Entries shown ▸

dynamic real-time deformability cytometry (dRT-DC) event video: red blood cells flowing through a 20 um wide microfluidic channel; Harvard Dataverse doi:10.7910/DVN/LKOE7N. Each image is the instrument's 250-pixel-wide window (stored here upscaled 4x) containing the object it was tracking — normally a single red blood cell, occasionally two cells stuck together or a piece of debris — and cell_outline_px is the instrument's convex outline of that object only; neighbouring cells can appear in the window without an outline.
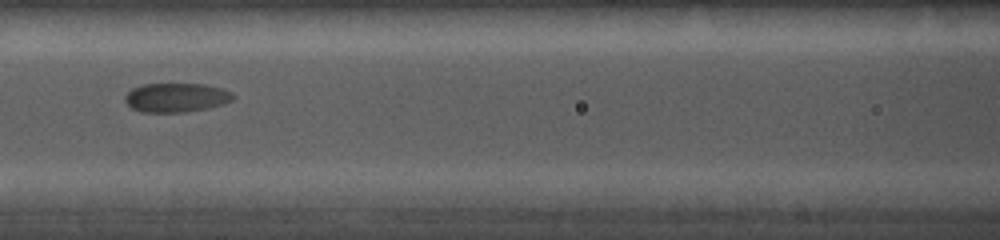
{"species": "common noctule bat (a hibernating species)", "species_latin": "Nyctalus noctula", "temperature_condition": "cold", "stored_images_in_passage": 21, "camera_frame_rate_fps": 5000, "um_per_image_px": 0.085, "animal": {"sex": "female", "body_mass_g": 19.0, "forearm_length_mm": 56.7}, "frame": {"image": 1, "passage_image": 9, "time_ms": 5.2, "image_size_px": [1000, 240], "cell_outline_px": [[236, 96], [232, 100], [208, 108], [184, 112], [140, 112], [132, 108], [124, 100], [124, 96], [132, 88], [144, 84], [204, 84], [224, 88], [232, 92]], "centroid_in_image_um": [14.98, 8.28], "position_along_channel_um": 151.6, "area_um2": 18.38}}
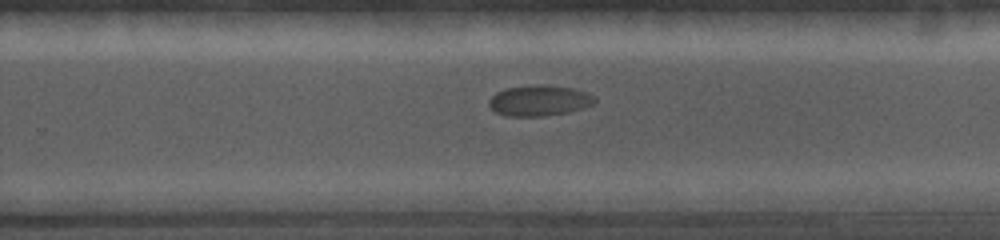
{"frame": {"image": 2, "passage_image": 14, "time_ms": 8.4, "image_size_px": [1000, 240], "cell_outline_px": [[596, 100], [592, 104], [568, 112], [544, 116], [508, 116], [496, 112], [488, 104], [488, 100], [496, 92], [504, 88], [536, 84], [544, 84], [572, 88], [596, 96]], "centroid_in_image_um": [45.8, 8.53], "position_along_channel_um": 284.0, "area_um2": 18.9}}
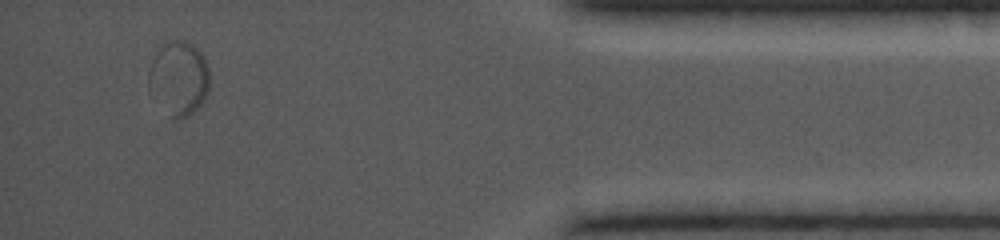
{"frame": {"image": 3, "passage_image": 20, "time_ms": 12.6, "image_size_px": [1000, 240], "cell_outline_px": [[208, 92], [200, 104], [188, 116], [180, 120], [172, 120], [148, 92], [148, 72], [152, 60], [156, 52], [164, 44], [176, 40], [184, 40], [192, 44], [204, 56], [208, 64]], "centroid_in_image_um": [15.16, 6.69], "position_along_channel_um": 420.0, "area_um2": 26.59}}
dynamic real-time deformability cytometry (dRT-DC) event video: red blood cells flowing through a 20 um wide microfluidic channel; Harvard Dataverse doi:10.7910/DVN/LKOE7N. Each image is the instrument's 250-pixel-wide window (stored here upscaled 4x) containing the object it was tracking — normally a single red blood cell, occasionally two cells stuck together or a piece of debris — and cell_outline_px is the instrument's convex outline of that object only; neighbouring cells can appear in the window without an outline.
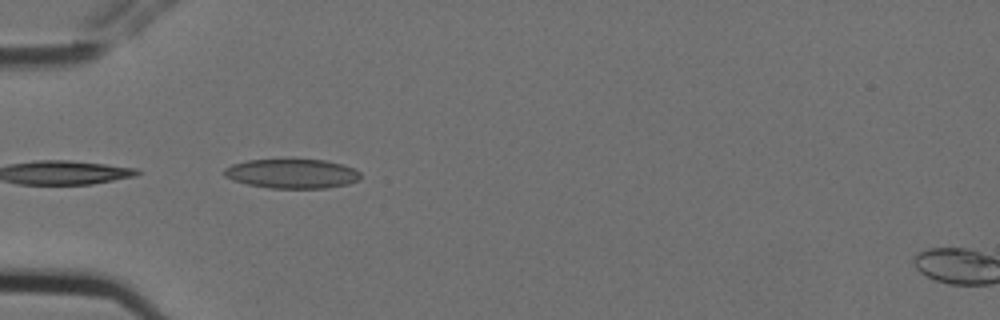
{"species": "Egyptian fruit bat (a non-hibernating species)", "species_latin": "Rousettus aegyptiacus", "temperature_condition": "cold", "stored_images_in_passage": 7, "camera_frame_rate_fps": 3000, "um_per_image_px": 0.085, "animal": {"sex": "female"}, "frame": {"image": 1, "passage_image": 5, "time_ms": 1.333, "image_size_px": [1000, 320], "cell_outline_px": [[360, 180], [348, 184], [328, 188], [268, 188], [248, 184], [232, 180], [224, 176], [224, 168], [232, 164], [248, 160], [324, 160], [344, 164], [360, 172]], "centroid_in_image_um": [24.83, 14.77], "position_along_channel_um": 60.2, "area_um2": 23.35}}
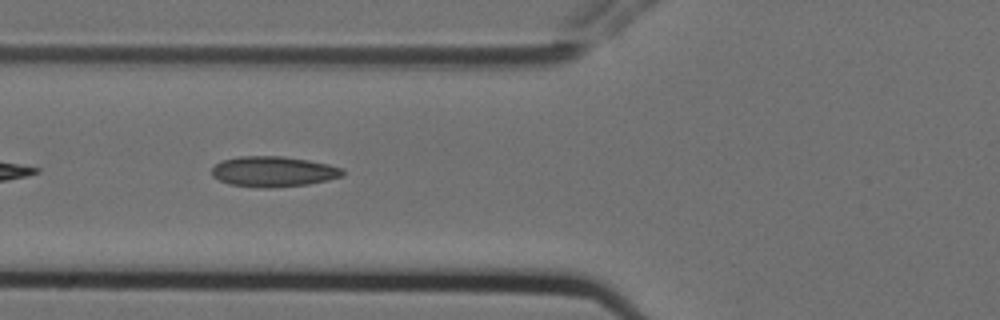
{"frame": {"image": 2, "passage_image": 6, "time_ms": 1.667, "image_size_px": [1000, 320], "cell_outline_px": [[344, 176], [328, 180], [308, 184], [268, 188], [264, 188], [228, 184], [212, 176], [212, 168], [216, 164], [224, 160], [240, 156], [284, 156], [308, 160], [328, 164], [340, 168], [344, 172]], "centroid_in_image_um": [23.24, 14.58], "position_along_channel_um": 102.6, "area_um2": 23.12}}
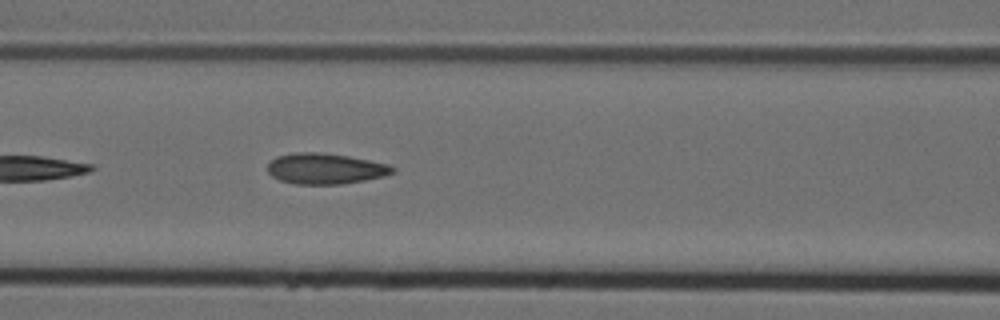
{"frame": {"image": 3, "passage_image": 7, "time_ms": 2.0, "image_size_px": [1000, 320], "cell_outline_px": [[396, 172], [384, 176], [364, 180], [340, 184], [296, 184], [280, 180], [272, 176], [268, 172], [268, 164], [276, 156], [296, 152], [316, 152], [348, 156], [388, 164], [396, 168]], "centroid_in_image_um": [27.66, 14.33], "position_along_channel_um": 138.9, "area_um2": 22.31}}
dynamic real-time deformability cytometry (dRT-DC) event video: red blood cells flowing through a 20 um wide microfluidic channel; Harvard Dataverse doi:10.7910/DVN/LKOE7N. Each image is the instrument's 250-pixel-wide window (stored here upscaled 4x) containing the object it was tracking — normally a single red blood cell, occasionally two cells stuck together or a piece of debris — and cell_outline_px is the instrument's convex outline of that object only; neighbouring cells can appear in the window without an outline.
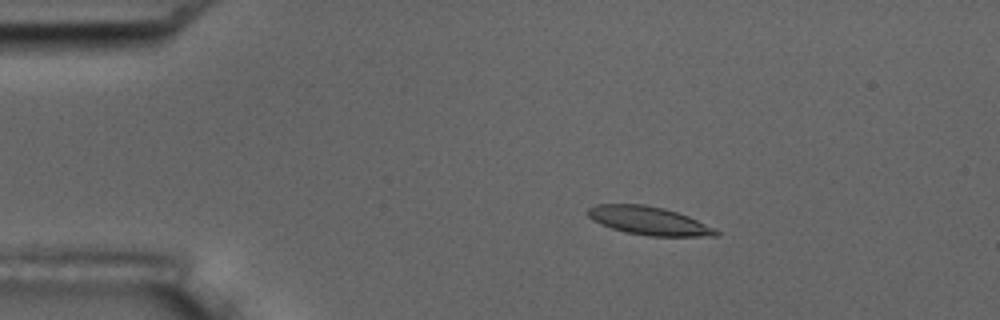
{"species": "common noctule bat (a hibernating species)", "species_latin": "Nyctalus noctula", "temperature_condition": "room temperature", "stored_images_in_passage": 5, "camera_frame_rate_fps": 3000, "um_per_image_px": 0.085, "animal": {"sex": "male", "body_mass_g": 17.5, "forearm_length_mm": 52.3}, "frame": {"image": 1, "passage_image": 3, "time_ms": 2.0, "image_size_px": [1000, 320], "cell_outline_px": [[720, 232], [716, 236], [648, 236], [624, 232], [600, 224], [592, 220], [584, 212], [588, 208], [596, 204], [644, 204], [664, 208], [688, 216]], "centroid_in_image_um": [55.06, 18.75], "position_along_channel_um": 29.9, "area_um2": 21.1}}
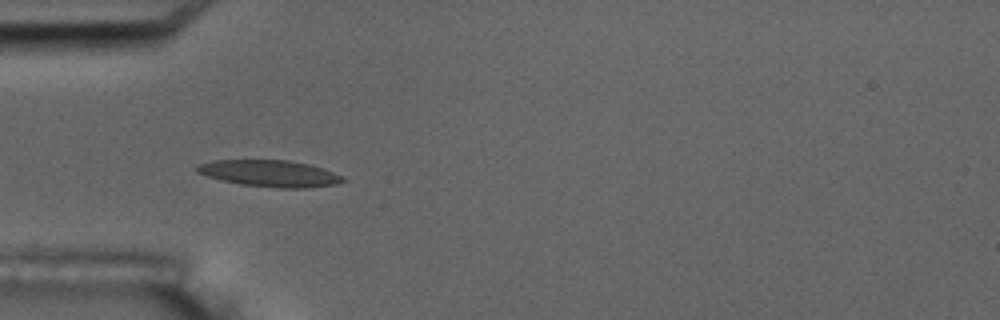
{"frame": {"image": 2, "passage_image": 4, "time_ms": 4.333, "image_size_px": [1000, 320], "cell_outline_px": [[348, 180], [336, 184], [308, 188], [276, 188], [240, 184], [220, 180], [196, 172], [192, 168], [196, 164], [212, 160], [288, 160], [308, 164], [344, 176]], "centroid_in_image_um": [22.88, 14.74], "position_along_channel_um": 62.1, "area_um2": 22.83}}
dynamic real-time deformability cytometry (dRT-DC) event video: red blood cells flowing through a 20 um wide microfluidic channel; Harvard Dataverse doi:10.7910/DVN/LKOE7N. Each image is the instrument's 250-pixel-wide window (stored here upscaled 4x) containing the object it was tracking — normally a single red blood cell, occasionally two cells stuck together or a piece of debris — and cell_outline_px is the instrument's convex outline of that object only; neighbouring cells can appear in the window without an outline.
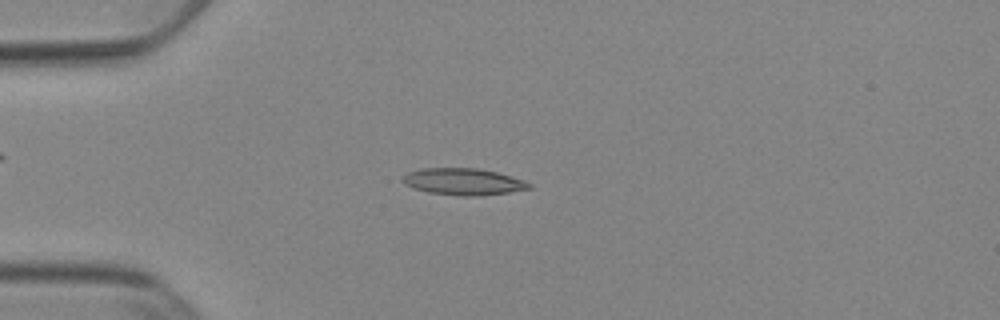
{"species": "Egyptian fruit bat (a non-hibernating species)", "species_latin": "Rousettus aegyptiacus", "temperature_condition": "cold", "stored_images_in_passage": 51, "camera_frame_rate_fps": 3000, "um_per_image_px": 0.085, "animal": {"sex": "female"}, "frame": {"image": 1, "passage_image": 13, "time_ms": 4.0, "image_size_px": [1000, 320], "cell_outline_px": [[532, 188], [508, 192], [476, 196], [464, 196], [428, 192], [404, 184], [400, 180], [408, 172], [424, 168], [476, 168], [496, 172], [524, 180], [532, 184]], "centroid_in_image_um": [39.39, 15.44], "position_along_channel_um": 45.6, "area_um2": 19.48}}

Brief ▸ Leave the pictures out and reproduce each record exactly as written.

Worked answer ▸
dynamic real-time deformability cytometry (dRT-DC) event video: red blood cells flowing through a 20 um wide microfluidic channel; Harvard Dataverse doi:10.7910/DVN/LKOE7N. Each image is the instrument's 250-pixel-wide window (stored here upscaled 4x) containing the object it was tracking — normally a single red blood cell, occasionally two cells stuck together or a piece of debris — and cell_outline_px is the instrument's convex outline of that object only; neighbouring cells can appear in the window without an outline.
{"species": "common noctule bat (a hibernating species)", "species_latin": "Nyctalus noctula", "temperature_condition": "cold", "stored_images_in_passage": 21, "camera_frame_rate_fps": 5000, "um_per_image_px": 0.085, "animal": {"sex": "female", "body_mass_g": 19.0, "forearm_length_mm": 56.7}, "frame": {"image": 1, "passage_image": 9, "time_ms": 5.2, "image_size_px": [1000, 240], "cell_outline_px": [[236, 96], [232, 100], [208, 108], [184, 112], [140, 112], [132, 108], [124, 100], [124, 96], [132, 88], [144, 84], [204, 84], [224, 88], [232, 92]], "centroid_in_image_um": [14.98, 8.28], "position_along_channel_um": 151.6, "area_um2": 18.38}}
{"frame": {"image": 2, "passage_image": 14, "time_ms": 8.4, "image_size_px": [1000, 240], "cell_outline_px": [[596, 100], [592, 104], [568, 112], [544, 116], [508, 116], [496, 112], [488, 104], [488, 100], [496, 92], [504, 88], [536, 84], [544, 84], [572, 88], [596, 96]], "centroid_in_image_um": [45.8, 8.53], "position_along_channel_um": 284.0, "area_um2": 18.9}}
{"frame": {"image": 3, "passage_image": 20, "time_ms": 12.6, "image_size_px": [1000, 240], "cell_outline_px": [[208, 92], [200, 104], [188, 116], [180, 120], [172, 120], [148, 92], [148, 72], [152, 60], [156, 52], [164, 44], [176, 40], [184, 40], [192, 44], [204, 56], [208, 64]], "centroid_in_image_um": [15.16, 6.69], "position_along_channel_um": 420.0, "area_um2": 26.59}}
dynamic real-time deformability cytometry (dRT-DC) event video: red blood cells flowing through a 20 um wide microfluidic channel; Harvard Dataverse doi:10.7910/DVN/LKOE7N. Each image is the instrument's 250-pixel-wide window (stored here upscaled 4x) containing the object it was tracking — normally a single red blood cell, occasionally two cells stuck together or a piece of debris — and cell_outline_px is the instrument's convex outline of that object only; neighbouring cells can appear in the window without an outline.
{"species": "Egyptian fruit bat (a non-hibernating species)", "species_latin": "Rousettus aegyptiacus", "temperature_condition": "cold", "stored_images_in_passage": 7, "camera_frame_rate_fps": 3000, "um_per_image_px": 0.085, "animal": {"sex": "female"}, "frame": {"image": 1, "passage_image": 5, "time_ms": 1.333, "image_size_px": [1000, 320], "cell_outline_px": [[360, 180], [348, 184], [328, 188], [268, 188], [248, 184], [232, 180], [224, 176], [224, 168], [232, 164], [248, 160], [324, 160], [344, 164], [360, 172]], "centroid_in_image_um": [24.83, 14.77], "position_along_channel_um": 60.2, "area_um2": 23.35}}
{"frame": {"image": 2, "passage_image": 6, "time_ms": 1.667, "image_size_px": [1000, 320], "cell_outline_px": [[344, 176], [328, 180], [308, 184], [268, 188], [264, 188], [228, 184], [212, 176], [212, 168], [216, 164], [224, 160], [240, 156], [284, 156], [308, 160], [328, 164], [340, 168], [344, 172]], "centroid_in_image_um": [23.24, 14.58], "position_along_channel_um": 102.6, "area_um2": 23.12}}
{"frame": {"image": 3, "passage_image": 7, "time_ms": 2.0, "image_size_px": [1000, 320], "cell_outline_px": [[396, 172], [384, 176], [364, 180], [340, 184], [296, 184], [280, 180], [272, 176], [268, 172], [268, 164], [276, 156], [296, 152], [316, 152], [348, 156], [388, 164], [396, 168]], "centroid_in_image_um": [27.66, 14.33], "position_along_channel_um": 138.9, "area_um2": 22.31}}
dynamic real-time deformability cytometry (dRT-DC) event video: red blood cells flowing through a 20 um wide microfluidic channel; Harvard Dataverse doi:10.7910/DVN/LKOE7N. Each image is the instrument's 250-pixel-wide window (stored here upscaled 4x) containing the object it was tracking — normally a single red blood cell, occasionally two cells stuck together or a piece of debris — and cell_outline_px is the instrument's convex outline of that object only; neighbouring cells can appear in the window without an outline.
{"species": "common noctule bat (a hibernating species)", "species_latin": "Nyctalus noctula", "temperature_condition": "room temperature", "stored_images_in_passage": 5, "camera_frame_rate_fps": 3000, "um_per_image_px": 0.085, "animal": {"sex": "male", "body_mass_g": 17.5, "forearm_length_mm": 52.3}, "frame": {"image": 1, "passage_image": 3, "time_ms": 2.0, "image_size_px": [1000, 320], "cell_outline_px": [[720, 232], [716, 236], [648, 236], [624, 232], [600, 224], [592, 220], [584, 212], [588, 208], [596, 204], [644, 204], [664, 208], [688, 216]], "centroid_in_image_um": [55.06, 18.75], "position_along_channel_um": 29.9, "area_um2": 21.1}}
{"frame": {"image": 2, "passage_image": 4, "time_ms": 4.333, "image_size_px": [1000, 320], "cell_outline_px": [[348, 180], [336, 184], [308, 188], [276, 188], [240, 184], [220, 180], [196, 172], [192, 168], [196, 164], [212, 160], [288, 160], [308, 164], [344, 176]], "centroid_in_image_um": [22.88, 14.74], "position_along_channel_um": 62.1, "area_um2": 22.83}}
dynamic real-time deformability cytometry (dRT-DC) event video: red blood cells flowing through a 20 um wide microfluidic channel; Harvard Dataverse doi:10.7910/DVN/LKOE7N. Each image is the instrument's 250-pixel-wide window (stored here upscaled 4x) containing the object it was tracking — normally a single red blood cell, occasionally two cells stuck together or a piece of debris — and cell_outline_px is the instrument's convex outline of that object only; neighbouring cells can appear in the window without an outline.
{"species": "Egyptian fruit bat (a non-hibernating species)", "species_latin": "Rousettus aegyptiacus", "temperature_condition": "cold", "stored_images_in_passage": 51, "camera_frame_rate_fps": 3000, "um_per_image_px": 0.085, "animal": {"sex": "female"}, "frame": {"image": 1, "passage_image": 13, "time_ms": 4.0, "image_size_px": [1000, 320], "cell_outline_px": [[532, 188], [508, 192], [476, 196], [464, 196], [428, 192], [404, 184], [400, 180], [408, 172], [424, 168], [476, 168], [496, 172], [524, 180], [532, 184]], "centroid_in_image_um": [39.39, 15.44], "position_along_channel_um": 45.6, "area_um2": 19.48}}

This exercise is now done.